Only the lines from the one containing "significant protein expression" through the one containing "staining of melanoma" should be printed, exactly as they appear below, with both ends included.

Saved data entries
========================================

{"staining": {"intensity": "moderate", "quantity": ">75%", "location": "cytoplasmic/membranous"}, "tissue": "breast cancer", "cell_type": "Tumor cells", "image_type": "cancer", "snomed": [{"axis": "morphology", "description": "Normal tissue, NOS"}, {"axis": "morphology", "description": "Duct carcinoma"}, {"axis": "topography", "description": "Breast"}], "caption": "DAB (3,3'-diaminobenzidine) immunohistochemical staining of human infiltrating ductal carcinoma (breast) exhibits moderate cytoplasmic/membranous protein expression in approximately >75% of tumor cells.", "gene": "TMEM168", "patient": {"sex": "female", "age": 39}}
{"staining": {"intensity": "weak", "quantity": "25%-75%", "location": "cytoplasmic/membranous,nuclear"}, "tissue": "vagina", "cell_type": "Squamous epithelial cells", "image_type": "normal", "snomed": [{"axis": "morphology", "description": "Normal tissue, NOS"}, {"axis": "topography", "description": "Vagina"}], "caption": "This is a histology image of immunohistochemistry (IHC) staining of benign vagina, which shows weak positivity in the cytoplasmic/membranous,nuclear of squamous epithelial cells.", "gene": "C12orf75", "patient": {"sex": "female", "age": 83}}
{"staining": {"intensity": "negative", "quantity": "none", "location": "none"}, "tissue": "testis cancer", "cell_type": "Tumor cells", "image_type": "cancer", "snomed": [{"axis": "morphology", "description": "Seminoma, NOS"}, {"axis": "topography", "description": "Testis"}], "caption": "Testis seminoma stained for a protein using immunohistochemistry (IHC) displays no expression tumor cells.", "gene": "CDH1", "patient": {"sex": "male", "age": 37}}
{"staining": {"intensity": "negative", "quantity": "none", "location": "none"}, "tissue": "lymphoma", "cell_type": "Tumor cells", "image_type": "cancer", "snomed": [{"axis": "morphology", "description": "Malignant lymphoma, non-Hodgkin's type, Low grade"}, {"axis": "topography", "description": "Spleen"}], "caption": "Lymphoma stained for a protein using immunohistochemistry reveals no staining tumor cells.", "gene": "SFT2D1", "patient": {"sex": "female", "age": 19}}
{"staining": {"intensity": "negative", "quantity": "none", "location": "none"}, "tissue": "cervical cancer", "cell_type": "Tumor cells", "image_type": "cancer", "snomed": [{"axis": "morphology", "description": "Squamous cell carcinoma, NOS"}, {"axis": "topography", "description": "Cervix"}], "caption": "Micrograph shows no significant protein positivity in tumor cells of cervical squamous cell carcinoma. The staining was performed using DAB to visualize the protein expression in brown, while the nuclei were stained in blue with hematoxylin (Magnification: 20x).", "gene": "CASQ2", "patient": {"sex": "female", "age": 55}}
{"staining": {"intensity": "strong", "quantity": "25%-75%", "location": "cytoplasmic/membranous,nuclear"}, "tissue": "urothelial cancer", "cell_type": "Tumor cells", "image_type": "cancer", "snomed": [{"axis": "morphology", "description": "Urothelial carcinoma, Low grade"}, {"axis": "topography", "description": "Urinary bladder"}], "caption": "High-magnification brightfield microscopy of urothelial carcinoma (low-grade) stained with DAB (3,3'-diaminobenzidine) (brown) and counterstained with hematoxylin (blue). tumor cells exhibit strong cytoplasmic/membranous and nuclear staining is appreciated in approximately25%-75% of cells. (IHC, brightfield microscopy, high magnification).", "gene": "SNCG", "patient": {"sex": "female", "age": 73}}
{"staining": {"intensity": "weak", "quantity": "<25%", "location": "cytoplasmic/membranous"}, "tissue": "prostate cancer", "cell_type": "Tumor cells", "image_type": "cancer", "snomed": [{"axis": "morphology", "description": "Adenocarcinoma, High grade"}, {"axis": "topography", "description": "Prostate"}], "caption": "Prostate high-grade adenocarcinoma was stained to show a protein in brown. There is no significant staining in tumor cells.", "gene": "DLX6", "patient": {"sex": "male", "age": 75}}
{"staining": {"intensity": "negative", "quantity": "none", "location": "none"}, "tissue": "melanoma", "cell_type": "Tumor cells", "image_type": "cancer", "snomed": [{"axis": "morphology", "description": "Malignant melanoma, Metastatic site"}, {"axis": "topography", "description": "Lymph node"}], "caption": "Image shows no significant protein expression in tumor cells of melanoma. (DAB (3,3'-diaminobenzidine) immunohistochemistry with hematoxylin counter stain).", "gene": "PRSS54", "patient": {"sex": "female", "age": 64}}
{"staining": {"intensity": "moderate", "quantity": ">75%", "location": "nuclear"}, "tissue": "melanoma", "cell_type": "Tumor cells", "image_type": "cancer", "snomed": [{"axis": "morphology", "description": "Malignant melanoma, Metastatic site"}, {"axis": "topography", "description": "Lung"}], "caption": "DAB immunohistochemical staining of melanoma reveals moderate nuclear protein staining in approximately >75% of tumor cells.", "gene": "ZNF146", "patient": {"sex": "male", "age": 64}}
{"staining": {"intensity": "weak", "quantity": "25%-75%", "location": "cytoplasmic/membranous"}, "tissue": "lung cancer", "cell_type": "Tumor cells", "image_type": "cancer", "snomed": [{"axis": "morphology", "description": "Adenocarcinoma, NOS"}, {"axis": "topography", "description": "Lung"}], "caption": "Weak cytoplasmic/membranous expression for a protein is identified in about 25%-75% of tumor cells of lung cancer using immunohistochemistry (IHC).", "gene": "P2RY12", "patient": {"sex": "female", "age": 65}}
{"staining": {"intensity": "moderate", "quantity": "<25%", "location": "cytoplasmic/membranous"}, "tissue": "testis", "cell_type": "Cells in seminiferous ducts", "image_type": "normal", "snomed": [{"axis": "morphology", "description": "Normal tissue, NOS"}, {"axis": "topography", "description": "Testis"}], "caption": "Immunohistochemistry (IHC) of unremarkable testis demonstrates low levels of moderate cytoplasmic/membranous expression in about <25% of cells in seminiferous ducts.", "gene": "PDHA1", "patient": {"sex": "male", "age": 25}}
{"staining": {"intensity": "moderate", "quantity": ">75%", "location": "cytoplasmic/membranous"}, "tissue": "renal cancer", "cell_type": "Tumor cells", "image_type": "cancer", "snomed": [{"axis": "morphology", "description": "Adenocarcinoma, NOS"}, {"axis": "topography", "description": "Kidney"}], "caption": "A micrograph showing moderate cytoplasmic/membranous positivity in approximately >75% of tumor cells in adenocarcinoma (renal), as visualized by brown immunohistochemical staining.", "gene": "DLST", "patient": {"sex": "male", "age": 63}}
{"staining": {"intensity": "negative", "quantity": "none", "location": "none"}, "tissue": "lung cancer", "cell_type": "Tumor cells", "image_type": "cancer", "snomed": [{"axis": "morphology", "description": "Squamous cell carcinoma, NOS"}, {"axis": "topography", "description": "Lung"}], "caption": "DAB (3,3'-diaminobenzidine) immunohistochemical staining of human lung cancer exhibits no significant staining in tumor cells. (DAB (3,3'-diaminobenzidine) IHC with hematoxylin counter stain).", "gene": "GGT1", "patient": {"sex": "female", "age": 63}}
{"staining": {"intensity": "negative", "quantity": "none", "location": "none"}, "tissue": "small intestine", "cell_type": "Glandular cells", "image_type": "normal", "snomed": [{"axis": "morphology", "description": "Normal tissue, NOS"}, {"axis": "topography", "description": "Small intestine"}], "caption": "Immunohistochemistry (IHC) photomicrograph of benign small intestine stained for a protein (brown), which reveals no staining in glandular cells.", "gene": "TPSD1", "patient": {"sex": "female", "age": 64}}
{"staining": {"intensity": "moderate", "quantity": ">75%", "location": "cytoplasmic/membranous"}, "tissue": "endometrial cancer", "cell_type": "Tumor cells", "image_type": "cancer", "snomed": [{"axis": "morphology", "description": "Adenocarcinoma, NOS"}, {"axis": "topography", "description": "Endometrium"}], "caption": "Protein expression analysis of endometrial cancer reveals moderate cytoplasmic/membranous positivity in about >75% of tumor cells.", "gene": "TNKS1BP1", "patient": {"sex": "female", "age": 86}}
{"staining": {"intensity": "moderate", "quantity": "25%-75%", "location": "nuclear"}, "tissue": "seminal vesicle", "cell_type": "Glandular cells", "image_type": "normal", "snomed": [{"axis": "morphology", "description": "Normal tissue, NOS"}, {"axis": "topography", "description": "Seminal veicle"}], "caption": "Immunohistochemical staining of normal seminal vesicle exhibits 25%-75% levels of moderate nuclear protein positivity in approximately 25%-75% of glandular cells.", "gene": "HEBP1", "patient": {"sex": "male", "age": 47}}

========================================

- _EXERCISE SOLUTION_:
{"staining": {"intensity": "negative", "quantity": "none", "location": "none"}, "tissue": "melanoma", "cell_type": "Tumor cells", "image_type": "cancer", "snomed": [{"axis": "morphology", "description": "Malignant melanoma, Metastatic site"}, {"axis": "topography", "description": "Lymph node"}], "caption": "Image shows no significant protein expression in tumor cells of melanoma. (DAB (3,3'-diaminobenzidine) immunohistochemistry with hematoxylin counter stain).", "gene": "PRSS54", "patient": {"sex": "female", "age": 64}}
{"staining": {"intensity": "moderate", "quantity": ">75%", "location": "nuclear"}, "tissue": "melanoma", "cell_type": "Tumor cells", "image_type": "cancer", "snomed": [{"axis": "morphology", "description": "Malignant melanoma, Metastatic site"}, {"axis": "topography", "description": "Lung"}], "caption": "DAB immunohistochemical staining of melanoma reveals moderate nuclear protein staining in approximately >75% of tumor cells.", "gene": "ZNF146", "patient": {"sex": "male", "age": 64}}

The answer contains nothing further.